19 Août 2017

Ile Maurice: Animaux maltraités - une vie de... chien

Attacher son chien toute la journée, priver son animal de compagnie de nourriture, s'acharner sur lui... Ce sont tous des crimes punissables par la loi.

Pourtant, les organisations non gouvernementales (ONG) pour la protection des animaux doivent souvent intervenir pour qu'un cas soit rapporté à police et à l'Animal Welfare Unit. Le dernier en date, un chat pendu par un habitant de La Tour Koenig, a choqué plus d'un cette semaine. La presse a rapporté pas moins de cinq cas de maltraitance d'animaux depuis le début de l'année et bien d'autres ne sont jamais rapportés. Cela, car beaucoup ignorent ce que dit la loi.

Des cas précédents

En janvier, l'express a raconté la terrible histoire de deux American Staffordshire, Ginger et Diesel, à Calodyne. Ces chiens ont été agressés à coups de bloc et de sabre et brûlés avec un chalumeau. Ce n'est qu'après plusieurs interventions chirurgicales et des semaines de repos qu'ils ont pu s'en remettre. Les bêtes, cinq ans, portent toujours les séquelles de leur agression.

Une autre famille, à Riche-Terre, a également vu ses animaux maltraités par un voisin. Ce dernier a égorgé les chiens et empoisonné les chats de cette famille. Celle-ci a porté plainte à la police. De plus, à Cassis, un chien a été victime de maltraitance car il «aboyait trop», selon son agresseur. Par ailleurs, en juillet, une habitante de Goodlands a adopté des chiots avant de les abandonner dans un champ de canne. Puis, il y a eu Bouldou, mutilé et battu à mort fin juillet par le voisin de son propriétaire.

Le chat pendu à La Tour Koenig

La photo du chat pendu à La Tour Koenig cette semaine a fait le buzz sur Facebook. L'animal a pu s'en sortir après que des voisins se sont mobilisés pour l'aider. À hier, le chat marchait avec beaucoup de difficulté. Selon la personne qui a posté cette photo, ce n'est pas la première fois que l'auteur de cet acte, un habitant de la localité de 75 ans, s'en prend à des bêtes.

Selon nos informations, le présumé agresseur aurait du mal à supporter les animaux car ces derniers feraient trop de bruit. Le septuagénaire aurait commencé il y a environ quatre ans par les chats de ses voisins.

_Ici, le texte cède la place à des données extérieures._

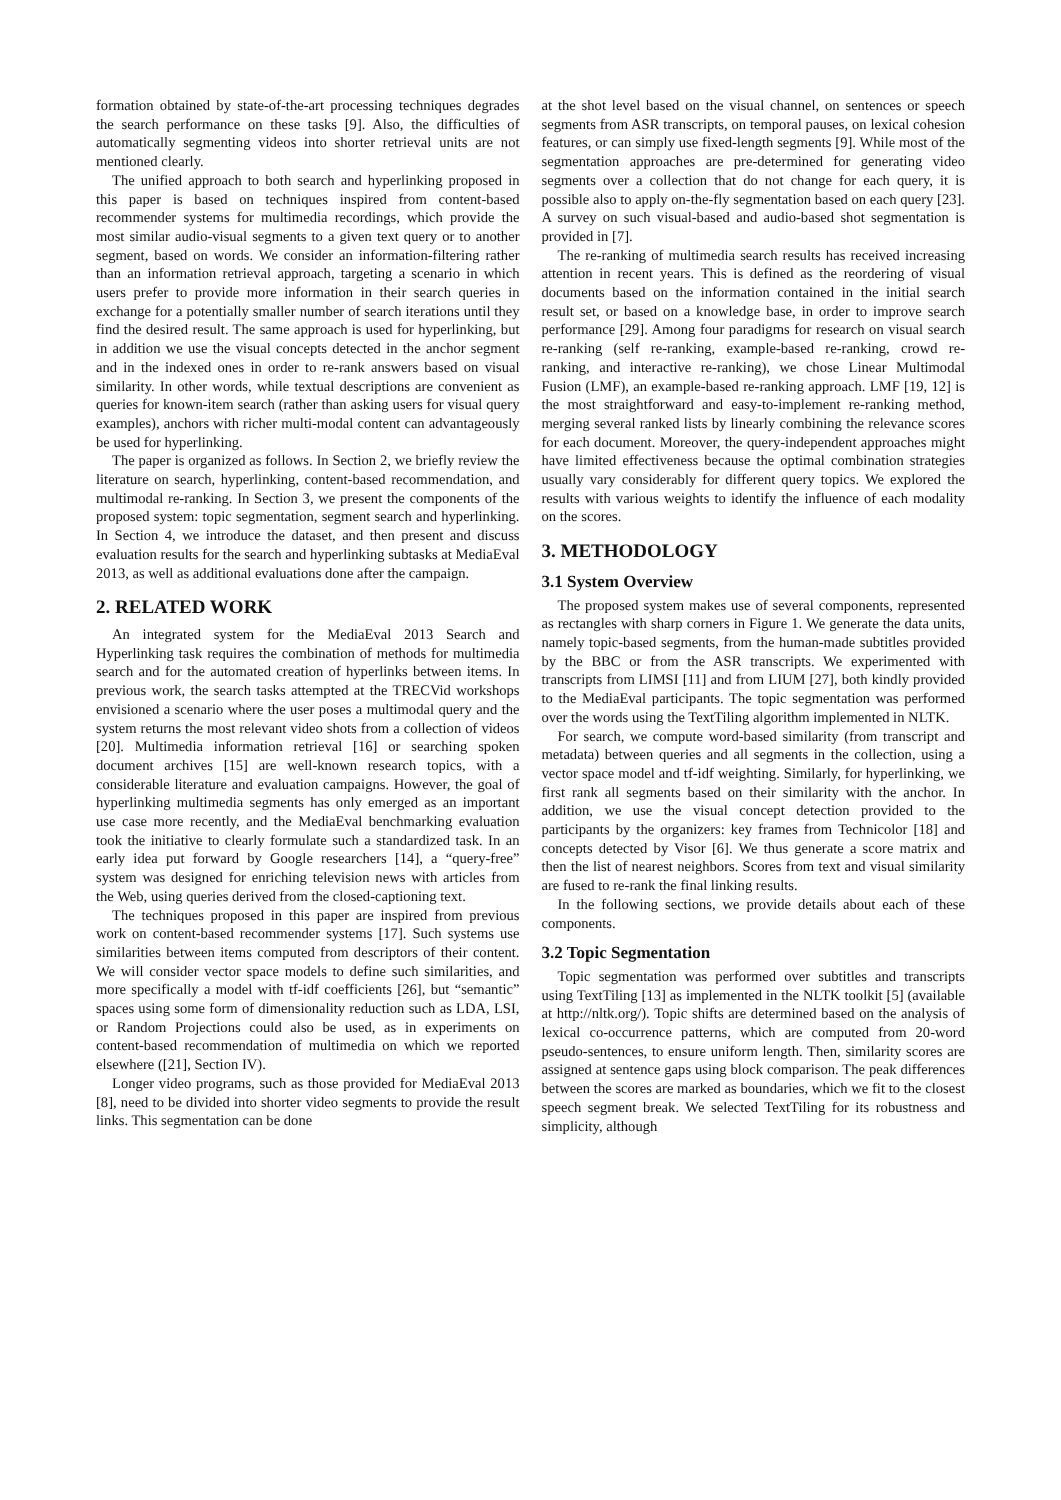formation obtained by state-of-the-art processing techniques degrades the search performance on these tasks [9]. Also, the difficulties of automatically segmenting videos into shorter retrieval units are not mentioned clearly.
The unified approach to both search and hyperlinking proposed in this paper is based on techniques inspired from content-based recommender systems for multimedia recordings, which provide the most similar audio-visual segments to a given text query or to another segment, based on words. We consider an information-filtering rather than an information retrieval approach, targeting a scenario in which users prefer to provide more information in their search queries in exchange for a potentially smaller number of search iterations until they find the desired result. The same approach is used for hyperlinking, but in addition we use the visual concepts detected in the anchor segment and in the indexed ones in order to re-rank answers based on visual similarity. In other words, while textual descriptions are convenient as queries for known-item search (rather than asking users for visual query examples), anchors with richer multi-modal content can advantageously be used for hyperlinking.
The paper is organized as follows. In Section 2, we briefly review the literature on search, hyperlinking, content-based recommendation, and multimodal re-ranking. In Section 3, we present the components of the proposed system: topic segmentation, segment search and hyperlinking. In Section 4, we introduce the dataset, and then present and discuss evaluation results for the search and hyperlinking subtasks at MediaEval 2013, as well as additional evaluations done after the campaign.
2. RELATED WORK
An integrated system for the MediaEval 2013 Search and Hyperlinking task requires the combination of methods for multimedia search and for the automated creation of hyperlinks between items. In previous work, the search tasks attempted at the TRECVid workshops envisioned a scenario where the user poses a multimodal query and the system returns the most relevant video shots from a collection of videos [20]. Multimedia information retrieval [16] or searching spoken document archives [15] are well-known research topics, with a considerable literature and evaluation campaigns. However, the goal of hyperlinking multimedia segments has only emerged as an important use case more recently, and the MediaEval benchmarking evaluation took the initiative to clearly formulate such a standardized task. In an early idea put forward by Google researchers [14], a “query-free” system was designed for enriching television news with articles from the Web, using queries derived from the closed-captioning text.
The techniques proposed in this paper are inspired from previous work on content-based recommender systems [17]. Such systems use similarities between items computed from descriptors of their content. We will consider vector space models to define such similarities, and more specifically a model with tf-idf coefficients [26], but “semantic” spaces using some form of dimensionality reduction such as LDA, LSI, or Random Projections could also be used, as in experiments on content-based recommendation of multimedia on which we reported elsewhere ([21], Section IV).
Longer video programs, such as those provided for MediaEval 2013 [8], need to be divided into shorter video segments to provide the result links. This segmentation can be done
at the shot level based on the visual channel, on sentences or speech segments from ASR transcripts, on temporal pauses, on lexical cohesion features, or can simply use fixed-length segments [9]. While most of the segmentation approaches are pre-determined for generating video segments over a collection that do not change for each query, it is possible also to apply on-the-fly segmentation based on each query [23]. A survey on such visual-based and audio-based shot segmentation is provided in [7].
The re-ranking of multimedia search results has received increasing attention in recent years. This is defined as the reordering of visual documents based on the information contained in the initial search result set, or based on a knowledge base, in order to improve search performance [29]. Among four paradigms for research on visual search re-ranking (self re-ranking, example-based re-ranking, crowd re-ranking, and interactive re-ranking), we chose Linear Multimodal Fusion (LMF), an example-based re-ranking approach. LMF [19, 12] is the most straightforward and easy-to-implement re-ranking method, merging several ranked lists by linearly combining the relevance scores for each document. Moreover, the query-independent approaches might have limited effectiveness because the optimal combination strategies usually vary considerably for different query topics. We explored the results with various weights to identify the influence of each modality on the scores.
3. METHODOLOGY
3.1 System Overview
The proposed system makes use of several components, represented as rectangles with sharp corners in Figure 1. We generate the data units, namely topic-based segments, from the human-made subtitles provided by the BBC or from the ASR transcripts. We experimented with transcripts from LIMSI [11] and from LIUM [27], both kindly provided to the MediaEval participants. The topic segmentation was performed over the words using the TextTiling algorithm implemented in NLTK.
For search, we compute word-based similarity (from transcript and metadata) between queries and all segments in the collection, using a vector space model and tf-idf weighting. Similarly, for hyperlinking, we first rank all segments based on their similarity with the anchor. In addition, we use the visual concept detection provided to the participants by the organizers: key frames from Technicolor [18] and concepts detected by Visor [6]. We thus generate a score matrix and then the list of nearest neighbors. Scores from text and visual similarity are fused to re-rank the final linking results.
In the following sections, we provide details about each of these components.
3.2 Topic Segmentation
Topic segmentation was performed over subtitles and transcripts using TextTiling [13] as implemented in the NLTK toolkit [5] (available at http://nltk.org/). Topic shifts are determined based on the analysis of lexical co-occurrence patterns, which are computed from 20-word pseudo-sentences, to ensure uniform length. Then, similarity scores are assigned at sentence gaps using block comparison. The peak differences between the scores are marked as boundaries, which we fit to the closest speech segment break. We selected TextTiling for its robustness and simplicity, although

Il aurait également empoisonné des chiens. La police est déjà intervenue après l'alerte d'une habitante de la localité, mais il était trop tard. «Les policiers ont coupé le fil qui retenait le chat au portail et puis, plus rien», souligne-t-on.

Ce que dit la loi

Depuis 2013, l'Animal Welfare Act punit tous les cas de maltraitance envers les animaux. Battre un animal de compagnie, l'abandonner, l'attacher toute une journée ou avec une chaîne trop courte, ne pas le nourrir, le négliger et le priver de soins et d'un abri adéquat sont autant de crimes punissables.

La loi interdit de tuer, d'agresser, de mutiler, de torturer ou d'imposer toutes sortes de torture aux bêtes. Inciter des animaux à se battre ou à attaquer des humains ou encore organiser des combats sont également défendus.

Un propriétaire n'a pas non plus le droit de garder un animal dans une cage ou une structure qui entrave ses mouvements. Il ne peut pas non plus l'exposer à des maladies contagieuses et l'abandonner s'il est malade. Laisser une bête mourir dans un lieu public est également punissable.

Plusieurs cas rapportés

Selon Sameer Goolam, président de Second Chance Animal Rescue, ils sont souvent alertés pour des cas de maltraitance d'animaux. Notamment par des voisins. Ils préfèrent alors parler aux propriétaires des bêtes. L'ONG reçoit une dizaine de cas de maltraitance par mois.

Amende de Rs 15 000 et prison

Si une personne est trouvée coupable de maltraitance d'animaux, elle risque une peine d'emprisonnement de six mois et une amende ne dépassant pas Rs 15 000. Les peines dépendent cependant de la gravité du crime.

Les ONG

Il y a plusieurs ONG qui luttent contre la maltraitance des animaux à Maurice. Elles sont notamment Second Chance Animal Rescue, Adopt Save a Life, Claws, Angels of theVoiceless.